Arık Sercan Ö, Shor Joel, Sinha Rajarishi, Yoon Jinsung, Ledsam Joseph R, Le Long T, Dusenberry Michael W, Yoder Nathanael C, Popendorf Kris, Epshteyn Arkady, Euphrosine Johan, Kanal Elli, Jones Isaac, Li Chun-Liang, Luan Beth, Mckenna Joe, Menon Vikas, Singh Shashank, Sun Mimi, Ravi Ashwin Sura, Zhang Leyou, Sava Dario, Cunningham Kane, Kayama Hiroki, Tsai Thomas, Yoneoka Daisuke, Nomura Shuhei, Miyata Hiroaki, Pfister Tomas
Google Cloud AI, 1170 Bordeaux Dr, Sunnyvale, CA, USA.
Google, Japan, Shibuya, 3-Chrome-21-3, Tokyo, Japan.
NPJ Digit Med. 2021 Oct 8;4(1):146. doi: 10.1038/s41746-021-00511-7.
The COVID-19 pandemic has highlighted the global need for reliable models of disease spread. We propose an AI-augmented forecast modeling framework that provides daily predictions of the expected number of confirmed COVID-19 deaths, cases, and hospitalizations during the following 4 weeks. We present an international, prospective evaluation of our models' performance across all states and counties in the USA and prefectures in Japan. Nationally, incident mean absolute percentage error (MAPE) for predicting COVID-19 associated deaths during prospective deployment remained consistently <8% (US) and <29% (Japan), while cumulative MAPE remained <2% (US) and <10% (Japan). We show that our models perform well even during periods of considerable change in population behavior, and are robust to demographic differences across different geographic locations. We further demonstrate that our framework provides meaningful explanatory insights with the models accurately adapting to local and national policy interventions. Our framework enables counterfactual simulations, which indicate continuing Non-Pharmaceutical Interventions alongside vaccinations is essential for faster recovery from the pandemic, delaying the application of interventions has a detrimental effect, and allow exploration of the consequences of different vaccination strategies. The COVID-19 pandemic remains a global emergency. In the face of substantial challenges ahead, the approach presented here has the potential to inform critical decisions.

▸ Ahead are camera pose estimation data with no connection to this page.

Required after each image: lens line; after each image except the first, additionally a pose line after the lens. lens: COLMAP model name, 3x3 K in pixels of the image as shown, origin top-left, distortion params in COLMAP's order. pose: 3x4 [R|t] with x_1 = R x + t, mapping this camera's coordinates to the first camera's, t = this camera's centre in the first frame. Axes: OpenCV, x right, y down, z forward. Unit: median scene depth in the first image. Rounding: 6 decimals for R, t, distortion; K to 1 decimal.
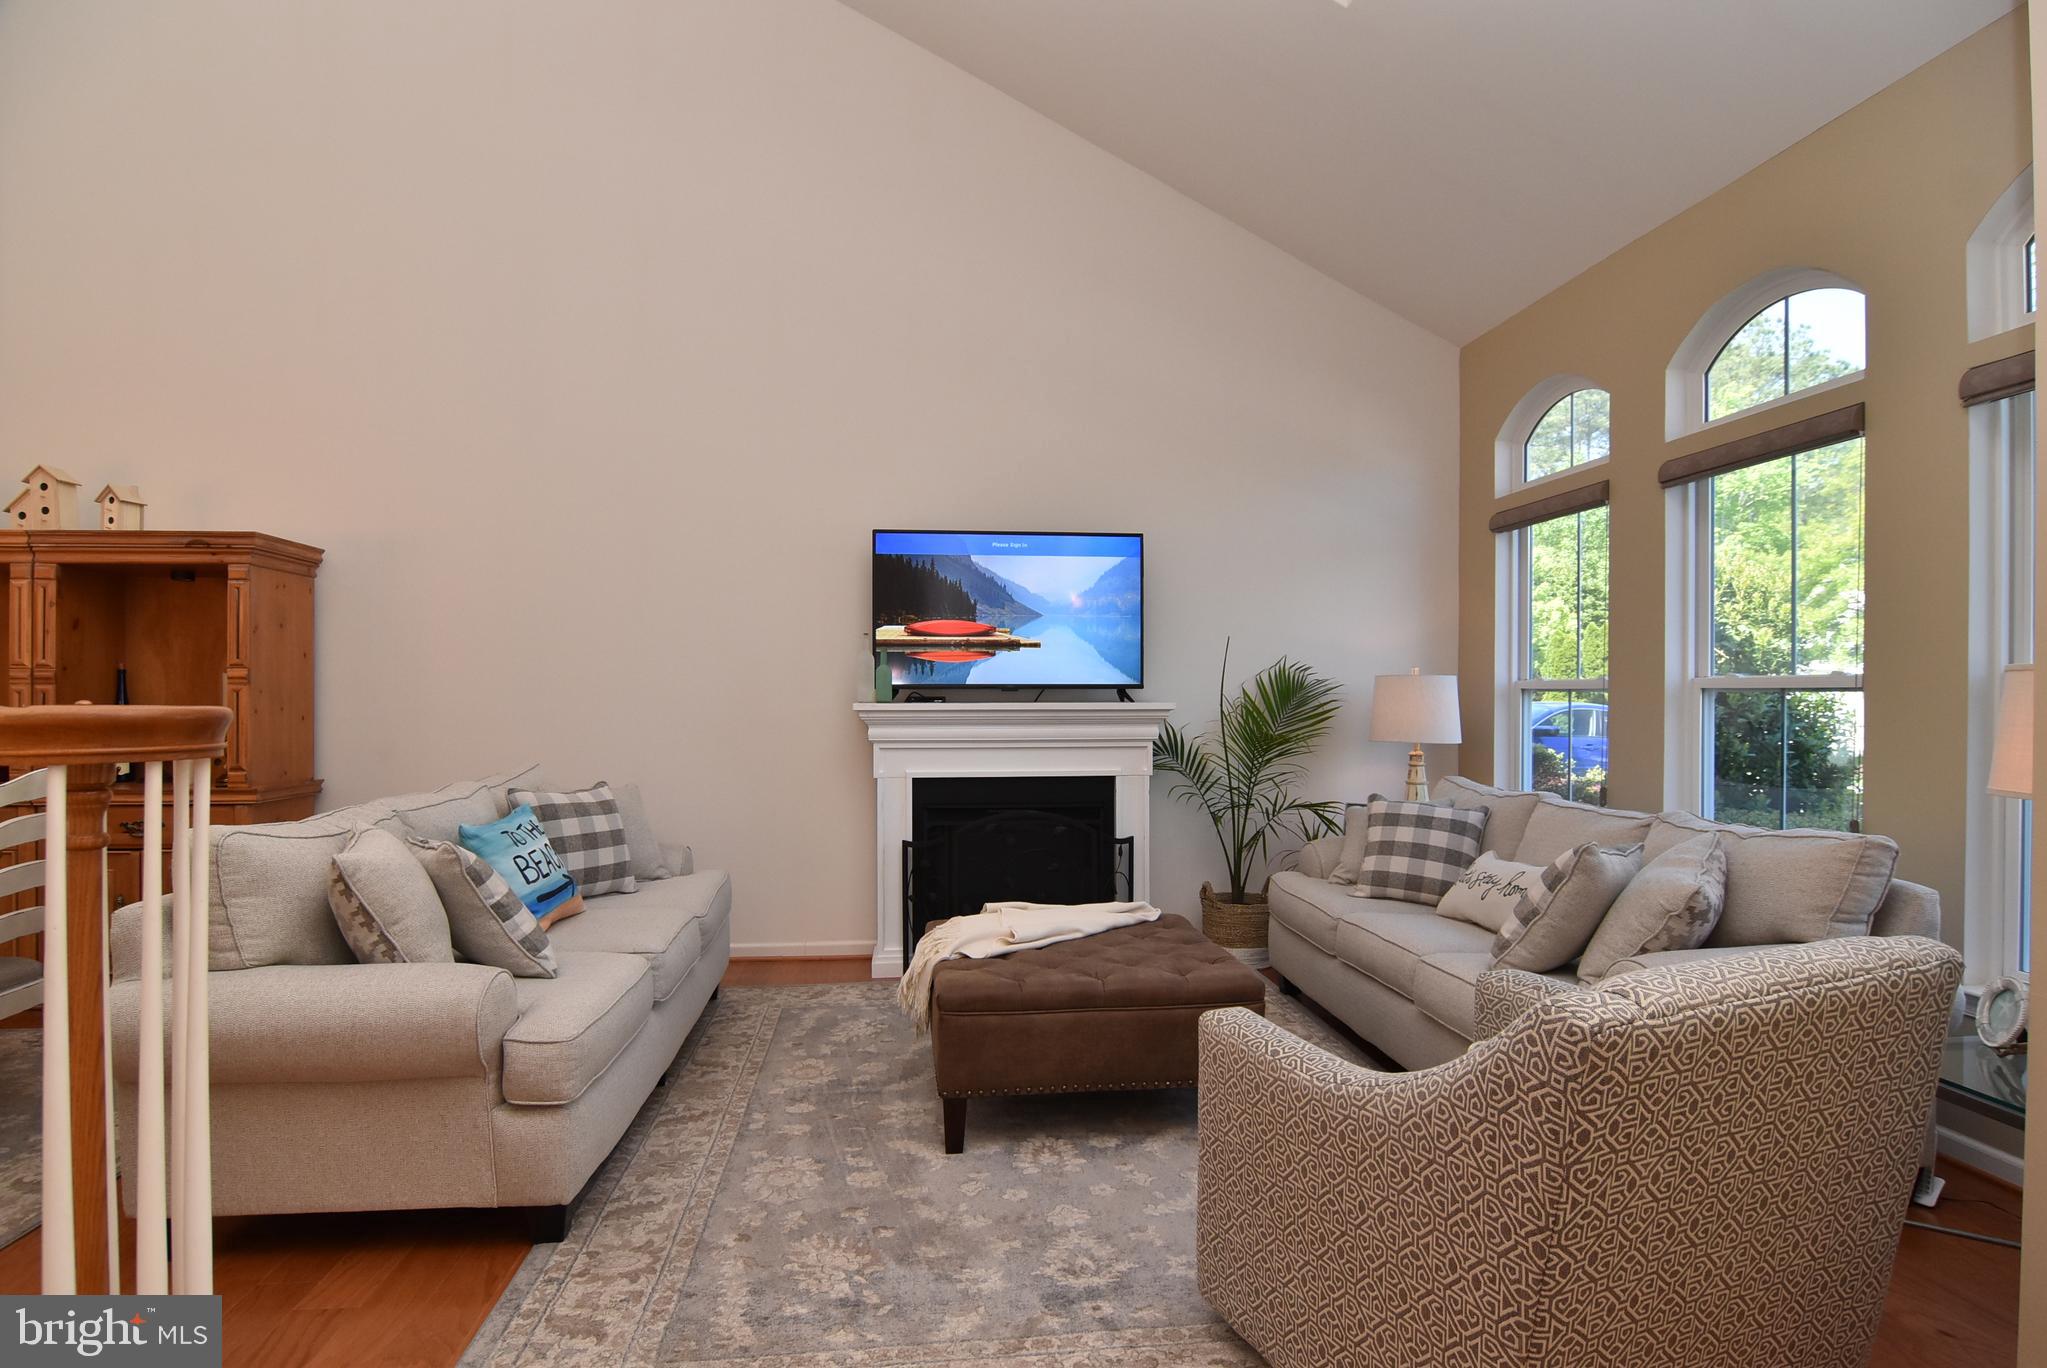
lens RADIAL K [[1108.6, 0, 1029.4], [0, 1108.6, 696.1], [0, 0, 1]] dist [-0.003329, -0.011890]
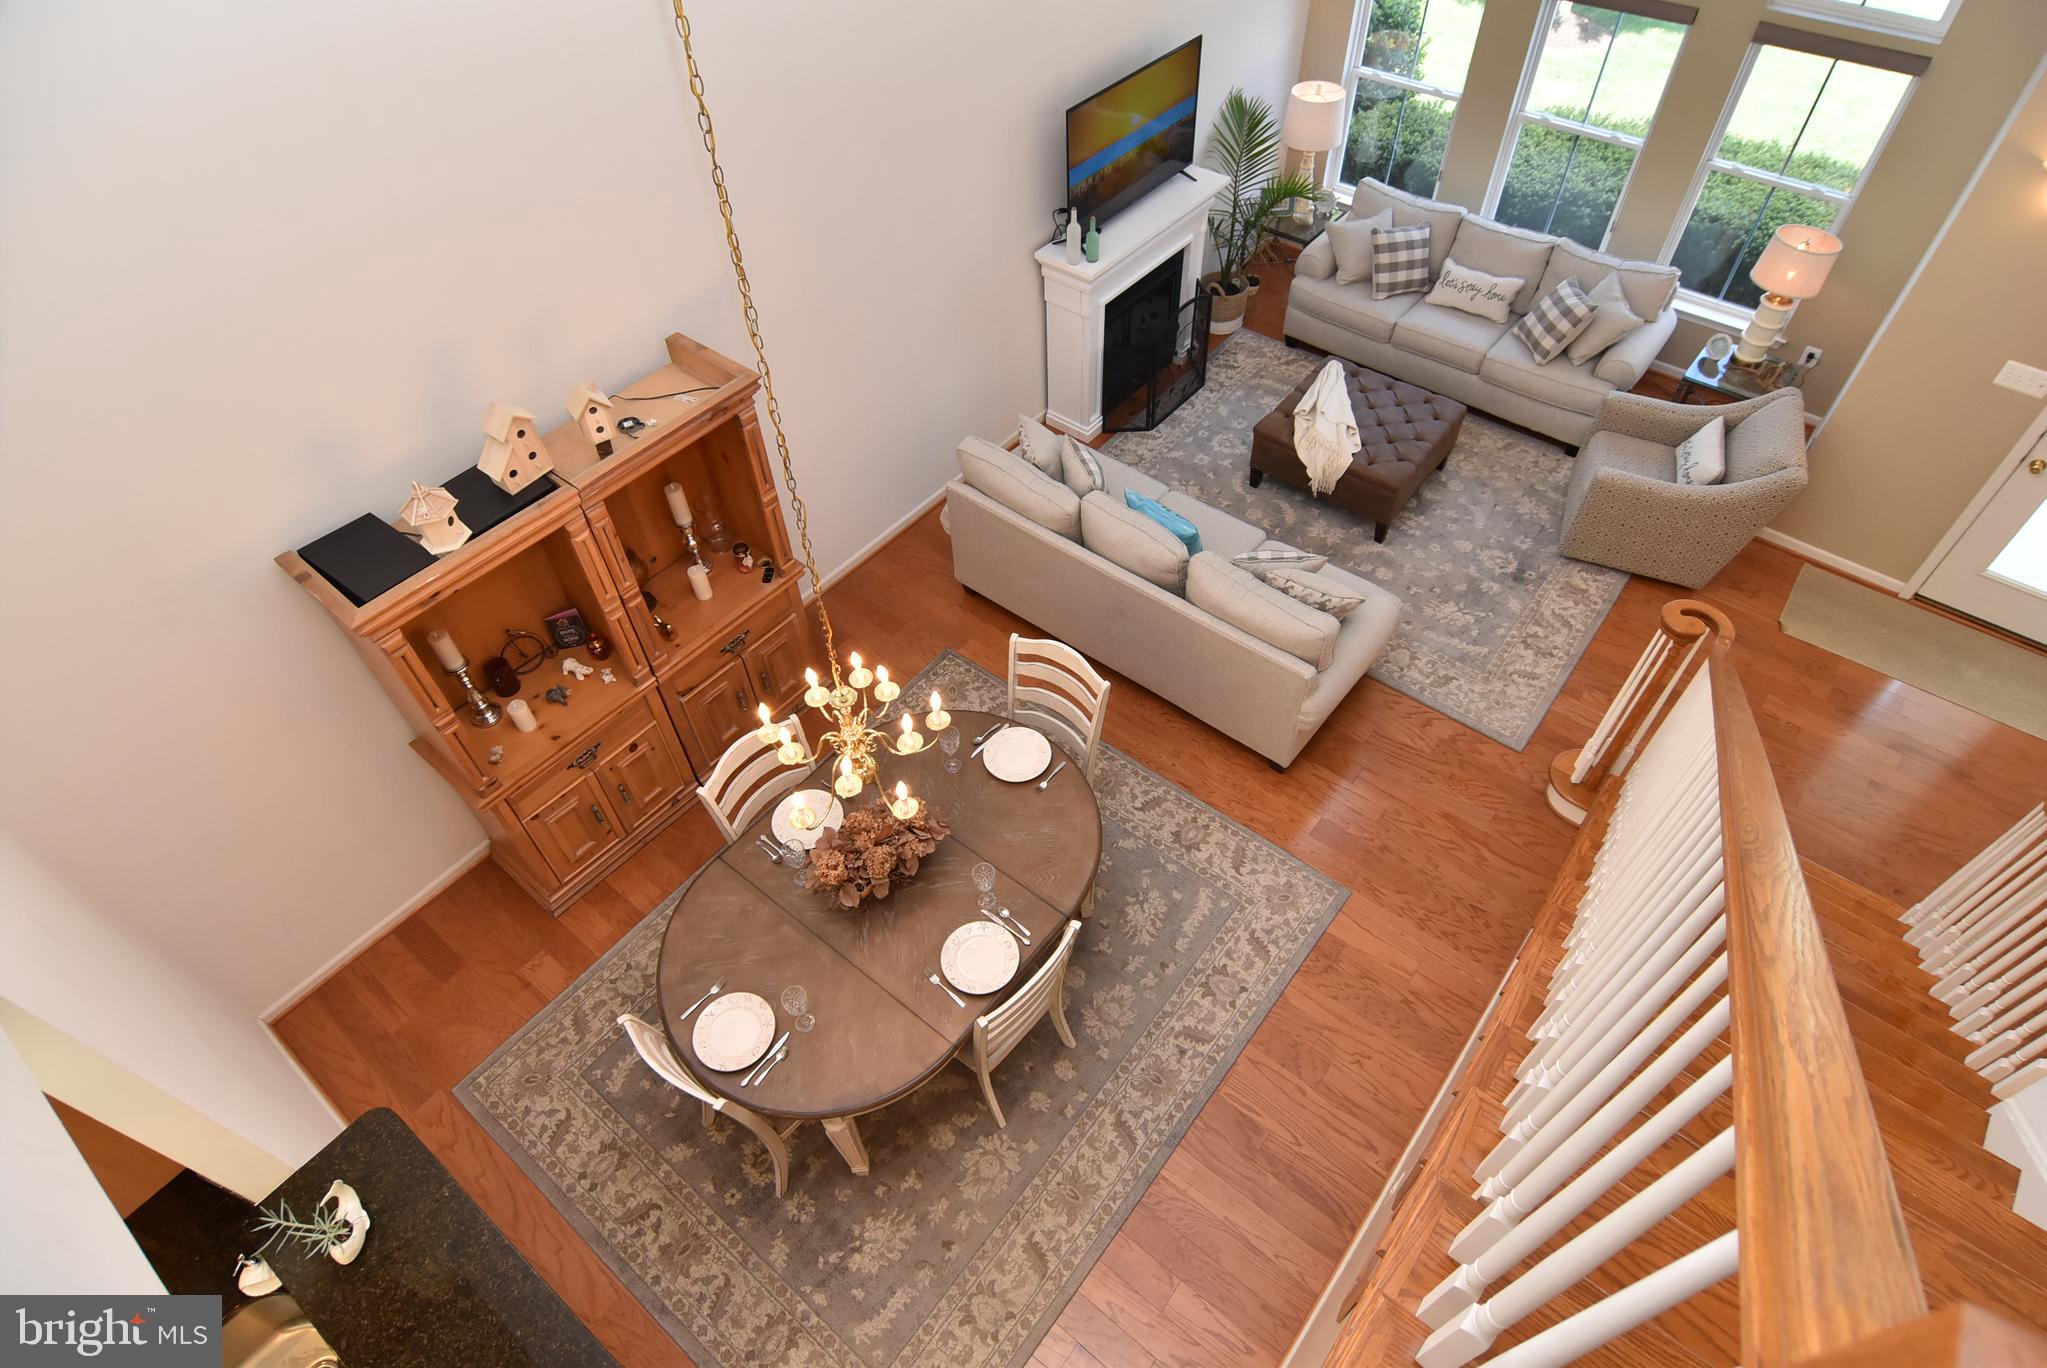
lens RADIAL K [[1108.6, 0, 1029.4], [0, 1108.6, 696.1], [0, 0, 1]] dist [-0.003329, -0.011890]
pose [[0.705012, -0.554897, 0.441642, -1.138581], [0.024218, 0.641210, 0.766983, -0.724124], [-0.708782, -0.530036, 0.465499, 0.221765]]
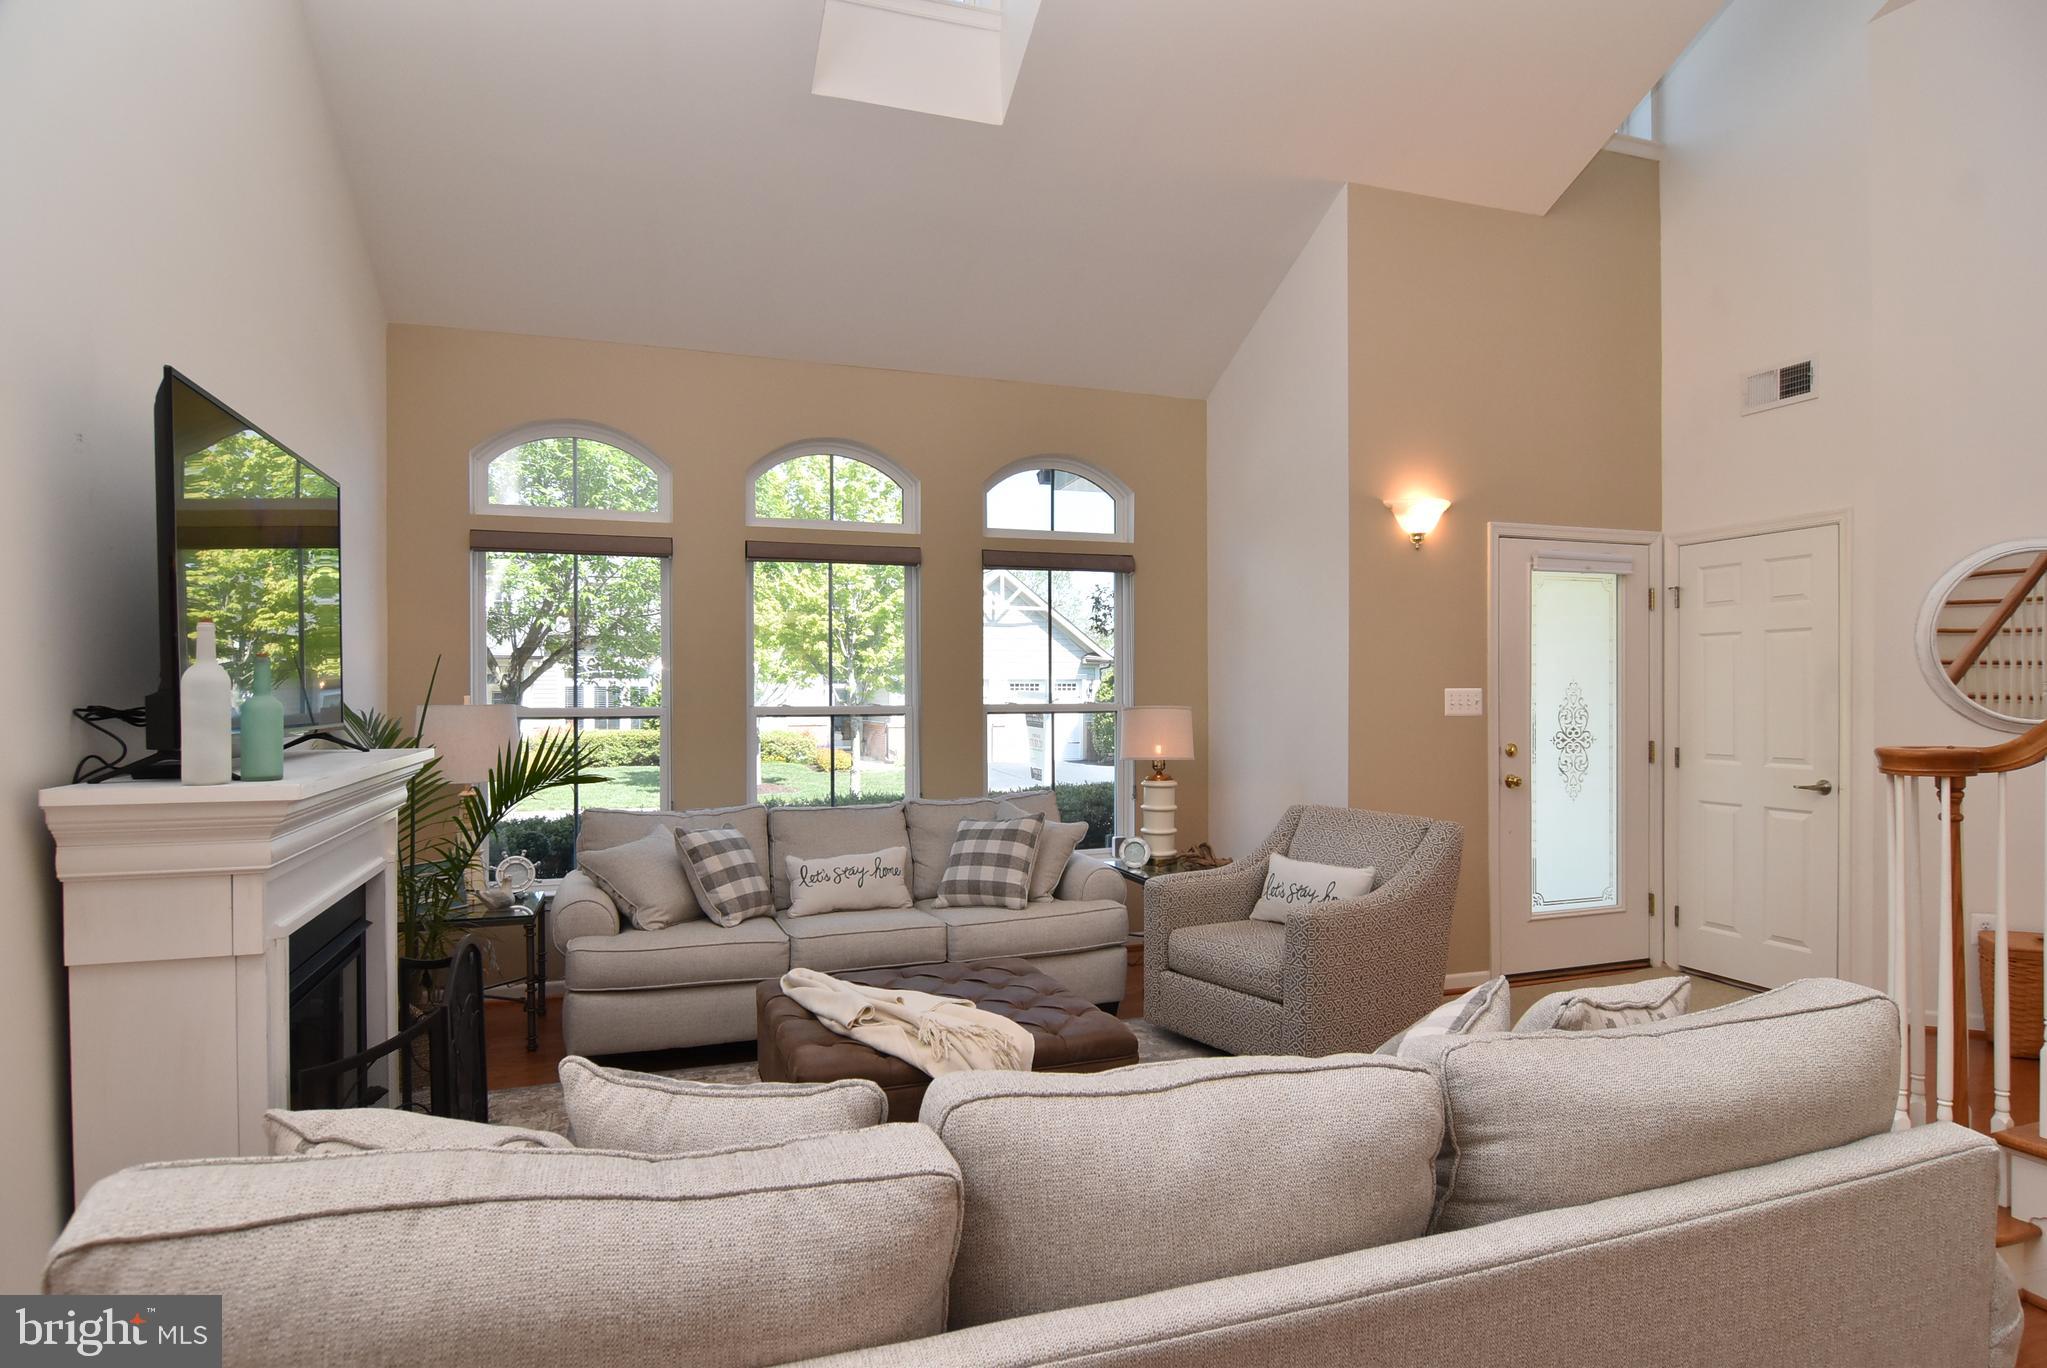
lens RADIAL K [[1108.6, 0, 1029.4], [0, 1108.6, 696.1], [0, 0, 1]] dist [-0.003329, -0.011890]
pose [[-0.227582, -0.001804, 0.973757, -0.708317], [0.008457, 0.999957, 0.003829, -0.030670], [-0.973722, 0.009106, -0.227557, 0.895632]]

新冠疫情凸显了全球对可靠疾病传播模型的需求。我们提出了一个人工智能增强的预测建模框架,该框架能对未来4周内新冠确诊死亡人数、病例数和住院人数的预期数量进行每日预测。我们对我们的模型在美国所有州和郡以及日本各县的表现进行了一项国际性的前瞻性评估。在全国范围内,前瞻性部署期间预测新冠相关死亡的事件平均绝对百分比误差(MAPE)在美国始终保持<8%,在日本保持<29%,而累积MAPE在美国保持<2%,在日本保持<10%。我们表明,即使在人口行为发生相当大变化的时期,我们的模型也表现良好,并且对不同地理位置的人口差异具有鲁棒性。我们进一步证明,我们的框架提供了有意义的解释性见解,模型能够准确适应地方和国家的政策干预。我们的框架能够进行反事实模拟,这表明在接种疫苗的同时继续实施非药物干预对于从疫情中更快恢复至关重要,推迟干预的实施会产生不利影响,并允许探索不同疫苗接种策略的后果。新冠疫情仍然是一场全球紧急情况。面对未来的重大挑战,这里提出的方法有可能为关键决策提供信息。